Despite challenges within the sector, particularly post-demonetisation, YES Bank continued to deliver steady performance across parameters.
Strong loan growth, healthy profitability and stable asset quality, just about sums up the bank’s performance in the latest December quarter.
YES Bank has been delivering year-on-year growth of 20-25 per cent in loans for many quarters.
The December quarter has not seen much deviation from the past trend; the loan growth has only been stronger at 38.7 per cent, much higher than the muted 5 per cent growth at the system level as of December.
The growth in the bank’s large corporate, retail and SME segments continues to be on a strong footing.
The new marginal cost of funds-based lending rate (MCLR) framework, introduced by the RBI last year, has helped the bank offer competitive rates and tap into opportunities in the large corporate segment. The corporate book contributes the chunk — 68.9 per cent of total loans.
Capital for growthYES Bank’s robust growth had led to concerns about the bank’s ability to raise the requisite capital to continue funding its growth in the coming quarters. But the bank has raised ₹3,000 crore through Additional Tier-I bonds during the December quarter.
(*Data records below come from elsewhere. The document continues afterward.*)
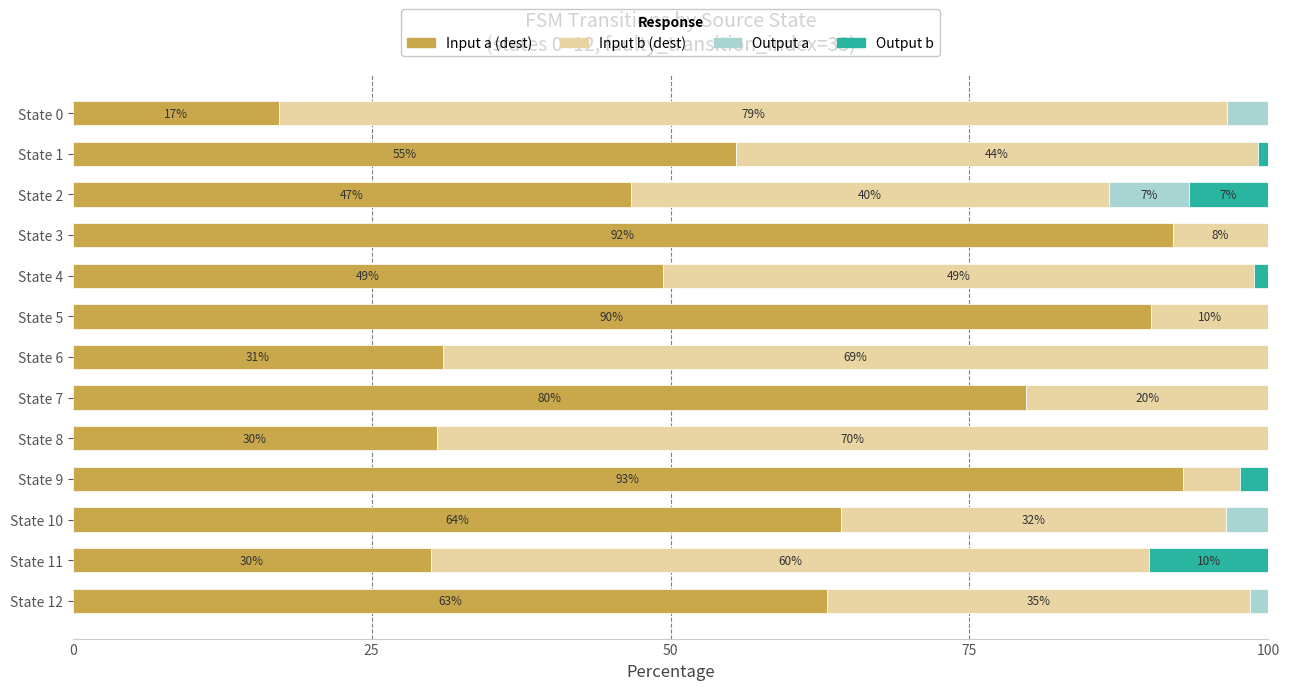

Which category has the highest value in the Input a (dest) series?

State 9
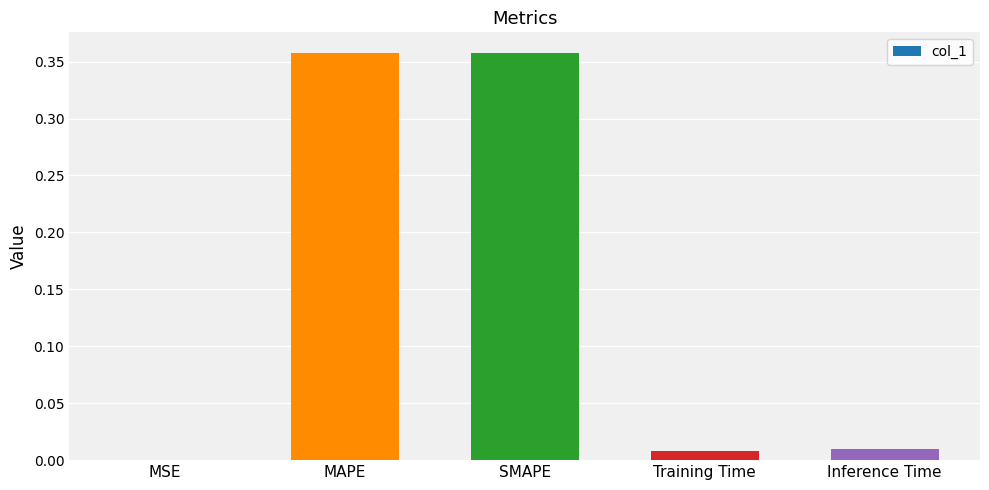

What is the sum of all values?

0.7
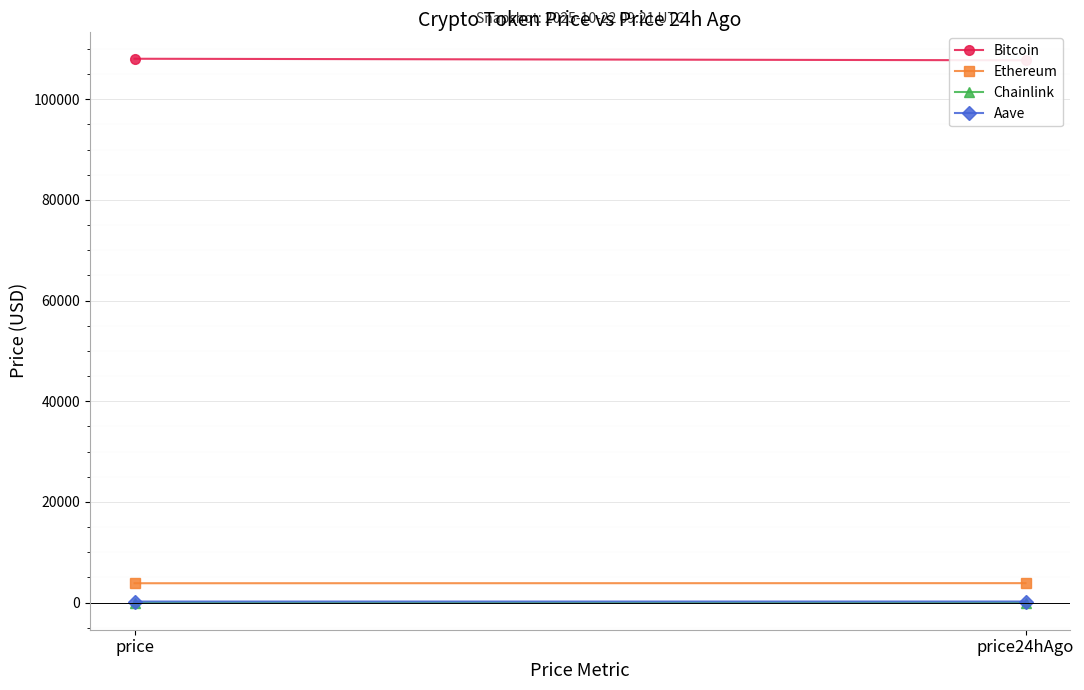

What is the difference between the highest and lowest values at price?

108017.5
This should help fund the bank’s growth for the next 12-18 months. The Tier-I capital stood at 12.2 per cent as of the December quarter.
In any case, YES Bank’s strong return on equity (ROE) will continue to keep its growth in good stead.
The bank’s ROE, which has been in the 18-25 per cent range in the last couple of years, has kept the growth in capital intact through internal accretion. In the December quarter, the ROE stood at 22.3 per cent.
Low-cost depositsAside from the strong growth in loans, improving low-cost current account savings account (CASA) ratio continues to aid margin expansion.
The bank has been able to grow its CASA deposits at over 40 per cent annually over the last five years.
In the December quarter, aided by the influx of deposits post-demonetisation, the bank grew its CASA by a robust 63 per cent year-on-year.
The net interest margin hence, improved to 3.5 per cent in the December quarter, from 3.4 per cent in the previous quarter.
Asset qualityDespite its higher corporate exposure and stellar growth in loans, YES Bank’s asset quality continues to be stable. In the December quarter, the bank’s gross non-performing assets stood at 0.85 per cent of loans, lower than that of most private banks.
Over the past five years, the bank’s GNPA has been below 1 per cent of loans.